How to take Accutane

It is recommend that the individual take this medication with a full glass of water; if the pill cannot be swallowed fully, it may become lodged in the esophagus and melt, causing irritation. Individuals are advised not to suck or chew on the capsule and to swallow as quickly as possible. Some may also consider taking Accutane with milk or food. Always take the medicine for the full length of time as prescribed by a doctor.

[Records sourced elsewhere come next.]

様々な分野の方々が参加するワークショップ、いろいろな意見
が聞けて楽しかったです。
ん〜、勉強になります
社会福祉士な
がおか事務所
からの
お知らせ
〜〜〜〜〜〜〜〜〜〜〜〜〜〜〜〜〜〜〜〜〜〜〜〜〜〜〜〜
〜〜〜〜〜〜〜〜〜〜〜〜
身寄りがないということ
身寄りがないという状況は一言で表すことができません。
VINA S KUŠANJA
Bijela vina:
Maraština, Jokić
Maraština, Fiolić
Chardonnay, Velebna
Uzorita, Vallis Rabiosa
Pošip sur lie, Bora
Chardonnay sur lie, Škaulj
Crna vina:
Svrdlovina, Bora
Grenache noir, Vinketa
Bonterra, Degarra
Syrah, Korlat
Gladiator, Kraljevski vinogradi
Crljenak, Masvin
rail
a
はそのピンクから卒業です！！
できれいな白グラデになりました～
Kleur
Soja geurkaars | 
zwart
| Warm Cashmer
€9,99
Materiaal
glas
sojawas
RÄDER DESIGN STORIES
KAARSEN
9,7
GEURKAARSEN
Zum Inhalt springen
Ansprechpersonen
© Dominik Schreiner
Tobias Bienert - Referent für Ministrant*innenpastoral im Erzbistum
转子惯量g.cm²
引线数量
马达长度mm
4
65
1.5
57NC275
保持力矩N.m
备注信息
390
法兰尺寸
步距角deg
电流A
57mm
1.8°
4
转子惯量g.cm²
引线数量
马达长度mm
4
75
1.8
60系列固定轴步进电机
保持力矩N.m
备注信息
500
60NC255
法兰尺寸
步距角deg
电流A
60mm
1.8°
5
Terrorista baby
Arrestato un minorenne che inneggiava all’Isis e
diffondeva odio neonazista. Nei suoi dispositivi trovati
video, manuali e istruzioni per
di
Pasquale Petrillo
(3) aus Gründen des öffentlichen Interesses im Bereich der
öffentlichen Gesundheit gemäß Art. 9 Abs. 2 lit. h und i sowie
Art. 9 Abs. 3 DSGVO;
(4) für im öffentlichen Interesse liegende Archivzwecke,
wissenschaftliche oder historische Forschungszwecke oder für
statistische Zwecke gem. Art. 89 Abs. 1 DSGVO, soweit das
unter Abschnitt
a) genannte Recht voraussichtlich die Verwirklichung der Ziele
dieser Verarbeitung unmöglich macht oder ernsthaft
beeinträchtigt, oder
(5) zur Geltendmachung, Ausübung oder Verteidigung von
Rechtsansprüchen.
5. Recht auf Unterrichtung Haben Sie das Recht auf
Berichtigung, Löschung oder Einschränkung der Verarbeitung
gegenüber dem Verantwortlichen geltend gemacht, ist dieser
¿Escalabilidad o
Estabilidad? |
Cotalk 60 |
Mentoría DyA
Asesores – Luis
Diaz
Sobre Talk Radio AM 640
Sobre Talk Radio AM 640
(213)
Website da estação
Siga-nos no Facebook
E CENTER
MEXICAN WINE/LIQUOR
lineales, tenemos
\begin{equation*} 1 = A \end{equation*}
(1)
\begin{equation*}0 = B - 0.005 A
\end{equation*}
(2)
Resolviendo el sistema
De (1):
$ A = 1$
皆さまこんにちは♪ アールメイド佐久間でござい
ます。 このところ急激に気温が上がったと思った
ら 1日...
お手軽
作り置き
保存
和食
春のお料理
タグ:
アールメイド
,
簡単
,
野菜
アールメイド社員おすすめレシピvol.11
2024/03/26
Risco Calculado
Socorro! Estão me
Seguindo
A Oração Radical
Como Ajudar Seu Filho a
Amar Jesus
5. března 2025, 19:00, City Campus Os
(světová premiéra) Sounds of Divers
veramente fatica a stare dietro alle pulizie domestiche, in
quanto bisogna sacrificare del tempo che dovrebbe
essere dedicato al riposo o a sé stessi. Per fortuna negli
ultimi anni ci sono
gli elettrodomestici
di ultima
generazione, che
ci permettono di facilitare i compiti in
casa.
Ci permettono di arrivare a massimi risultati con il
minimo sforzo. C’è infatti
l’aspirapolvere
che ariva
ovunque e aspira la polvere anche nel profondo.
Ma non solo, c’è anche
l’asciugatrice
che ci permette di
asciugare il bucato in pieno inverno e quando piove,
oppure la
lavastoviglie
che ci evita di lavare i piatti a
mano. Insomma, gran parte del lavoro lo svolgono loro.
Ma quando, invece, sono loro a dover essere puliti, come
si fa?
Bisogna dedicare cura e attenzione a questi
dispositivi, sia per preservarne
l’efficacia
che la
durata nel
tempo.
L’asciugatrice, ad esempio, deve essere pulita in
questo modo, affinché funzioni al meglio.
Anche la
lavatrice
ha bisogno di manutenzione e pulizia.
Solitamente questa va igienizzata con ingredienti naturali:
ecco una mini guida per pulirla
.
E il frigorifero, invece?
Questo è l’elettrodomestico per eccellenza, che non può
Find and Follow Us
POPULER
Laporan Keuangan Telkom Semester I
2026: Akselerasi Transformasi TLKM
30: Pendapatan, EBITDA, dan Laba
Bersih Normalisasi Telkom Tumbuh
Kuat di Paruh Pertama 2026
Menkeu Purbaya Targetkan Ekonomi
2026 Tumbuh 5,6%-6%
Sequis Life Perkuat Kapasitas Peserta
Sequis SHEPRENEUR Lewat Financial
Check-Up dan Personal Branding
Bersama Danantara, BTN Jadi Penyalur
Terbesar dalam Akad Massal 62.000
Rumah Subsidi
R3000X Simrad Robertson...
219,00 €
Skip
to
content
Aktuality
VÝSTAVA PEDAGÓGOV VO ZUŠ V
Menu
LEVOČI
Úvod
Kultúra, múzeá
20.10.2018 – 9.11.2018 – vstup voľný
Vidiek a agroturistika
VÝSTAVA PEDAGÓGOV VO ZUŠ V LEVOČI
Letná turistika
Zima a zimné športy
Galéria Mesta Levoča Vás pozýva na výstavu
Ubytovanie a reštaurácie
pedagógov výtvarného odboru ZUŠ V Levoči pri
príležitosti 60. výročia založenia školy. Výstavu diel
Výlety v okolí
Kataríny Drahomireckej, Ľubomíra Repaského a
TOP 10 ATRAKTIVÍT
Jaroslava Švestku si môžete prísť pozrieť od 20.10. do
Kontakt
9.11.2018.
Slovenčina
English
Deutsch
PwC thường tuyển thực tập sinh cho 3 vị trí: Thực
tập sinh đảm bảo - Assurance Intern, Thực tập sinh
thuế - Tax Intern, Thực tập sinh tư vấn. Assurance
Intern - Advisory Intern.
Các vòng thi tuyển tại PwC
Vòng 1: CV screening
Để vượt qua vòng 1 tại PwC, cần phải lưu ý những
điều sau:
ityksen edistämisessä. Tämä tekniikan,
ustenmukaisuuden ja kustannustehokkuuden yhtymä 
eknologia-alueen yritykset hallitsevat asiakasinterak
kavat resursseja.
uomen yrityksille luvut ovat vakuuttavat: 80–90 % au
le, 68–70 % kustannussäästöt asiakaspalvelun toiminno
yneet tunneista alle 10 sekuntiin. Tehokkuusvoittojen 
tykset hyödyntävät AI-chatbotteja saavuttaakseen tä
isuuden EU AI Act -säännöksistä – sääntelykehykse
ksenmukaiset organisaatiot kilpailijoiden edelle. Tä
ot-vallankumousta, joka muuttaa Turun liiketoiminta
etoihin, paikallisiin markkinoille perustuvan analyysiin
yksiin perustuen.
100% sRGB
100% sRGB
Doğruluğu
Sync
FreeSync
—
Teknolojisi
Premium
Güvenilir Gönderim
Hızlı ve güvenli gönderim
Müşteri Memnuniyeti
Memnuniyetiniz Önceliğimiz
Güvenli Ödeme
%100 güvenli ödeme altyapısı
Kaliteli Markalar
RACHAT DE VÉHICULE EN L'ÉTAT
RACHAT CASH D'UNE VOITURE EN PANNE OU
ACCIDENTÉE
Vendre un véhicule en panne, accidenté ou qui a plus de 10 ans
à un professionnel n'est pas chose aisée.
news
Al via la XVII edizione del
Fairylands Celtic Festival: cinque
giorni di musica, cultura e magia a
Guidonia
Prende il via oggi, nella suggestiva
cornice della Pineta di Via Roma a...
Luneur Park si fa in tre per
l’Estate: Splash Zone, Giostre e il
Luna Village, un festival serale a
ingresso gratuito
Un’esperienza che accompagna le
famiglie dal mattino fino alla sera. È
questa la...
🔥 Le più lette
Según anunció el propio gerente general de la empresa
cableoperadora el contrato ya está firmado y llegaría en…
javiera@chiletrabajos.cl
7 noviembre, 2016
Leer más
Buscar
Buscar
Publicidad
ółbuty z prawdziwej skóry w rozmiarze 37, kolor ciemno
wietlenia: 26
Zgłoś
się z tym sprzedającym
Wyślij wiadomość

Those taking Accutane should do so exactly as directed by a healthcare professionals. Avoid taking the medicine in smaller or larger amounts or for a longer period of time than recommended. When a patient receives a prescription for Accutane, he or she must fill it within one week; a prescription is for a 30-day supply only. The recommended dosage for the medication is 0.5 to 1.0 mg/kg per day typically taken in two divided doses. Food is often suggested with the medication to avoid the risk of an upset stomach and to help absorption. Before physicians will increase the dosage of the medicine, they may verify that the patient has been taking the medication with food. However, during treatment, a physician may adjust the dose depending on the response of the acne or the appearance of side effects. Additionally, some adult patients with a severe disease may benefit from 2.0 mg/kg per day as tolerated. If the total number of acne lesions has been reduced by over 70 percent before completing 16 to 20 weeks of treatment, the physician may recommend that the drug be discontinued. Long-term use of the drug has not been fully evaluated, even in low doses, and is typically not recommended.